A cassação do mandato de Deltan Dallagnol pelo TSE ontem* produzirá efeitos sistêmicos para a Justiça e a democracia no Brasil. A atipicidade da dinâmica processual e da fundamentação empregadas desgastam o instrumento da Lei da Ficha Limpa, agravam a insegurança jurídica e fragilizam a representação democrática no país.
Ampliar hipótese de inelegibilidade, prescindindo do requisito literal e objetivo da lei sobre existência de procedimento administrativo disciplinar (PAD), ameaça direitos políticos fundamentais, resguardados pela Constituição e tratados internacionais.
Este precedente acarreta perigo sistêmico, uma vez que a interpretação extensiva do TSE poderá logo ser aplicada a outros casos por juízes eleitorais em todo o Brasil, inclusive para outras hipóteses de inelegibilidade previstas na Lei da Ficha Limpa.

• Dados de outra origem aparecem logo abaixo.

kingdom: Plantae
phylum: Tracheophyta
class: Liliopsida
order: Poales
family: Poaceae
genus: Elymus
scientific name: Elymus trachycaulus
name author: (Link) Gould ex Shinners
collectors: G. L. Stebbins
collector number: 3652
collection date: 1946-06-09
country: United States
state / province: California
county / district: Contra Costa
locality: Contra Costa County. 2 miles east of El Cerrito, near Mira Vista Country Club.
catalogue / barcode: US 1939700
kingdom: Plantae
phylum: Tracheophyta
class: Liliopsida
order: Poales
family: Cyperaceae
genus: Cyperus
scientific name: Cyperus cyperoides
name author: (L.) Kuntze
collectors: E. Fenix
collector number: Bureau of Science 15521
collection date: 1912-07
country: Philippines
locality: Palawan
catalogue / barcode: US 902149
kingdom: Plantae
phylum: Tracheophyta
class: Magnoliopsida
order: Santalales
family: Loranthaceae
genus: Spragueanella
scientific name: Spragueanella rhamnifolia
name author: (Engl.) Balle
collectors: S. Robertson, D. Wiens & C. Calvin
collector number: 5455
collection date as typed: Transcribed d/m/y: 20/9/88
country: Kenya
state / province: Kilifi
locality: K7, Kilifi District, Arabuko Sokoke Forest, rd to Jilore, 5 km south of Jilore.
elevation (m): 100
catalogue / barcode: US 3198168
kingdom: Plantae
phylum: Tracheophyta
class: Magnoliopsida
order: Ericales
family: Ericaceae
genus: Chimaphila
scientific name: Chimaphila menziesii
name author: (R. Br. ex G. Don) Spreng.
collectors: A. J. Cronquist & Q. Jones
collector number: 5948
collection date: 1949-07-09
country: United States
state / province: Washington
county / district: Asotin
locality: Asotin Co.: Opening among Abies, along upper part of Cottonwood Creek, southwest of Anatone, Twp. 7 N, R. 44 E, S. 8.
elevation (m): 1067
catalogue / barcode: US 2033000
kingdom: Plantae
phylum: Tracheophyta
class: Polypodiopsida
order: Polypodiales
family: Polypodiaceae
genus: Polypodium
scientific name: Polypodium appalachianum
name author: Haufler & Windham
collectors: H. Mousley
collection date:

A alteração casuística do entendimento jurisprudencial amplia os riscos de utilização abusiva da Lei da Ficha Limpa, enfraquecendo um instrumento fundamental de enfrentamento da corrupção política e prejudicando a representação democrática.
Por se tratar de agente público que atuou em casos de macrocorrupção envolvendo indivíduos do mais alto poder, a atipicidade da decisão também amplia a insegurança jurídica e o chamado “chilling effect” a agentes da lei atuando contra interesses poderosos.
Vale notar que o TSE reverteu decisões de instâncias inferiores (em sede recursal por unanimidade) e contrariou manifestações do MP pelo deferimento do registro (inclusive do PGE). A unanimidade, nesse caso, não é sinônimo de ausência de controvérsia jurídica sobre o caso.
Nestes termos, a revogação de mandato de membro do Congresso Nacional produz impacto adicional sobre a confiança da sociedade no processo eleitoral. Em um contexto de impunidade sistêmica da corrupção política, esta desconfiança se amplia sobre a Justiça — já seriamente atacada.
Há anos defendemos a imposição de quarentenas para candidaturas de procuradores, juízes e militares, por acreditar que a aproximação entre as atividades de aplicação da lei e de representação político-partidária traz sérios riscos à Justiça e à democracia.
É fundamental que o Brasil discuta e implemente mecanismos para aprimorar esta separação. Mas é essencial que o faça através do progresso dos marcos legais e institucionais e, principalmente, respeitando e promovendo direitos.